NHAI extended undue benefit to concessionaires through post-tender amendments: CAG
STATE TIMES NEWS
New Delhi: Apex auditor CAG has pulled up the state-owned National Highways Authority of India (NHAI) for extending “undue benefit to concessionaires by resorting to post-tender amendments”.
The Comptroller Auditor General of India (CAG) also said the Ministry of Road Transport and Highways (MoRTH) failed to adhere to guidelines of the Cabinet Secretariat for circulation and approval of Cabinet notes.
NHAI comes under the administrative control of the Union Ministry of Road Transport and Highways.
“NHAI extended undue benefit to concessionaires by resorting to post-tender amendments,” the CAG said in a report tabled in Parliament.
“The premium payable by the concessionaire was laid down in a legal contract drawn up after an open bidding process, in which premium offered was the one and only parameter in deciding upon the financial bids (request for proposal),” the CAG said in the report.
National Highways are developed under different modes of execution including Build-Operate-Transfer (BOT) or toll, BOT (Annuity), and Engineering, Procurement & Construction (EPC).
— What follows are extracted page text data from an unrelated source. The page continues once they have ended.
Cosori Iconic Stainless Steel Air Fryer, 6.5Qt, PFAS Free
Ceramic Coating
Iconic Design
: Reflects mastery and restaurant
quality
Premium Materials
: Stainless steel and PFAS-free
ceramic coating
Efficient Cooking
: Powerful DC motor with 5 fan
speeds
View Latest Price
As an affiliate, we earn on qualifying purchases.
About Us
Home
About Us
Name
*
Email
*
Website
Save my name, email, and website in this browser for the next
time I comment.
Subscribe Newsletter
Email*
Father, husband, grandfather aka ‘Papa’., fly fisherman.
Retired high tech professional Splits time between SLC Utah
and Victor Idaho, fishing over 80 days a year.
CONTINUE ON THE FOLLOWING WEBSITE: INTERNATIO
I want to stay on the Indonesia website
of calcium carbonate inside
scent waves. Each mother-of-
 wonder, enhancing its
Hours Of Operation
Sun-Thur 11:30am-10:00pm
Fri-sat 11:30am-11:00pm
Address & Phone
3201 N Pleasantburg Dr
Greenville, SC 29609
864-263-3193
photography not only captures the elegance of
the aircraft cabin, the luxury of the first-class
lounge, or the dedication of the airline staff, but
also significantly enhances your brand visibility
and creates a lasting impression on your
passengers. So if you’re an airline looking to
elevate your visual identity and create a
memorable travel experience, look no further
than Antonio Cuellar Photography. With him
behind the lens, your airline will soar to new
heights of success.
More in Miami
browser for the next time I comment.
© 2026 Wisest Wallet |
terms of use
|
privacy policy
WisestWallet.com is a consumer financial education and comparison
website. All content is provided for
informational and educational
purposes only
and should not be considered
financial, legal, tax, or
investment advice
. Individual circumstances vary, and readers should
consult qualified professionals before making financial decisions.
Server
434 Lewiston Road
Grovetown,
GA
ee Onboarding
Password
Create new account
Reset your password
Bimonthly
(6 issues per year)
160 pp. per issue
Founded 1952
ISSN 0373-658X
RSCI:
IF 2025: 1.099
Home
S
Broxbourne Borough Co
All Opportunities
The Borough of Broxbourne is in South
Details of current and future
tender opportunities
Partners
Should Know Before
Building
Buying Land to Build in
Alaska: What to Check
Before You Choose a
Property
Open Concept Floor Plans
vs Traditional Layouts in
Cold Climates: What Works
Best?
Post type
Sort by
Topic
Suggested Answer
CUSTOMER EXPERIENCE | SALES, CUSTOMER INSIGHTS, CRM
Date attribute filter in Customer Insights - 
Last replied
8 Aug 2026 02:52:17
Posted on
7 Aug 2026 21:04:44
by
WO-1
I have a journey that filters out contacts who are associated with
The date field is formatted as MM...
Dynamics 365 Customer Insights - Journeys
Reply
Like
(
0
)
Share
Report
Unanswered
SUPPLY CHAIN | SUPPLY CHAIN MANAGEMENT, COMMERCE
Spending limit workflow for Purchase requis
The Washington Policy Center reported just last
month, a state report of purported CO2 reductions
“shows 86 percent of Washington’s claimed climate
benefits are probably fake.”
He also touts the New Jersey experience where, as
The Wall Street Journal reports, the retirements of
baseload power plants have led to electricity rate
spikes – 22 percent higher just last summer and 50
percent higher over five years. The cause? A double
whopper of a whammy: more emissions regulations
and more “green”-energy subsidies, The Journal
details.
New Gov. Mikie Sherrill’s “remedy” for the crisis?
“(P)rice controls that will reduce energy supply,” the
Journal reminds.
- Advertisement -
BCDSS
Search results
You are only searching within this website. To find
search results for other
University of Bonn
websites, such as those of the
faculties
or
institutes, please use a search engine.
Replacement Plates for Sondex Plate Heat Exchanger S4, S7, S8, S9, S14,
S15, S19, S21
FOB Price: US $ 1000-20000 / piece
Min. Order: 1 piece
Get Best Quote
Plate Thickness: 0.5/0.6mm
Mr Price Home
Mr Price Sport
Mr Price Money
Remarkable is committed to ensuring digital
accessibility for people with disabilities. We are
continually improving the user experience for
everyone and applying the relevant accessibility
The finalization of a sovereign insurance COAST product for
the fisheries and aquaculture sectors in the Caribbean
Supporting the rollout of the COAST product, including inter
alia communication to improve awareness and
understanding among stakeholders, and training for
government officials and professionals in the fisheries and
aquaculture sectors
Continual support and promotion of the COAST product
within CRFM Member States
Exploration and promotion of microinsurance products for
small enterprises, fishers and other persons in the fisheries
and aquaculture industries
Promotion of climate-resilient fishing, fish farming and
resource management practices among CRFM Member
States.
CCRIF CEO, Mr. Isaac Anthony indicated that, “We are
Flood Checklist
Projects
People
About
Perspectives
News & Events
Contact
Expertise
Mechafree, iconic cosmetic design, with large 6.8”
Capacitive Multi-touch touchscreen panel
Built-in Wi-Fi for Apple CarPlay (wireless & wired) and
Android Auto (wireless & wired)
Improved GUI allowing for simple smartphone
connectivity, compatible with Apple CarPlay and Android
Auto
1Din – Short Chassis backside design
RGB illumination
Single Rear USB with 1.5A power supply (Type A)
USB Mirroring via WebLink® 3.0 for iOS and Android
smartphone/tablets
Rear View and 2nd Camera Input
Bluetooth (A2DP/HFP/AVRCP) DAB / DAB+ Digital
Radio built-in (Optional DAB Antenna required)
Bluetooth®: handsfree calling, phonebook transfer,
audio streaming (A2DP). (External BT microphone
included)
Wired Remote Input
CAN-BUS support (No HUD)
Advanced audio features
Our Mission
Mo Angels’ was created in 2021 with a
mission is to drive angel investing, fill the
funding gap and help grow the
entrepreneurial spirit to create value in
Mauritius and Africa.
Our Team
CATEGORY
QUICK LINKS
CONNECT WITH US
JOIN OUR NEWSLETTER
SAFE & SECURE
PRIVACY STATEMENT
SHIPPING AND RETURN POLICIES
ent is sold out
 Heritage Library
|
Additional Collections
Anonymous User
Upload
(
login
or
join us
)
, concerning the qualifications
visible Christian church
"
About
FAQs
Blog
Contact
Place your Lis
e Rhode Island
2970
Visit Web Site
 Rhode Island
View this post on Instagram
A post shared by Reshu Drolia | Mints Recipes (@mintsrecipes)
In BOT (toll) projects, prospective bidders either quote Viability Gap Funding (VGF) payable to concessionaires or negative VGF/premium payable to NHAI by concessionaires.
“Any post-tender/contract amendment amounts to vitiating the entire tendering process, against the principle of sanctity of contracts and unfair with respect to other bidders,” the government auditor added.
The CAG pointed out that the NHAI proposed a scheme of rationalisation of premium quoted by concessionaires in respect of highways projects.
According to the auditor, the policy or scheme for rationalisation of premium was neither considered nor approved in the NHAI board meeting.
The CAG suggested that NHAI may ensure prevailing provisions of concession agreements are followed before proposing any new scheme for granting concessions beyond contractual provisions. It also recommended that NHAI should avoid post-tender/contract amendments.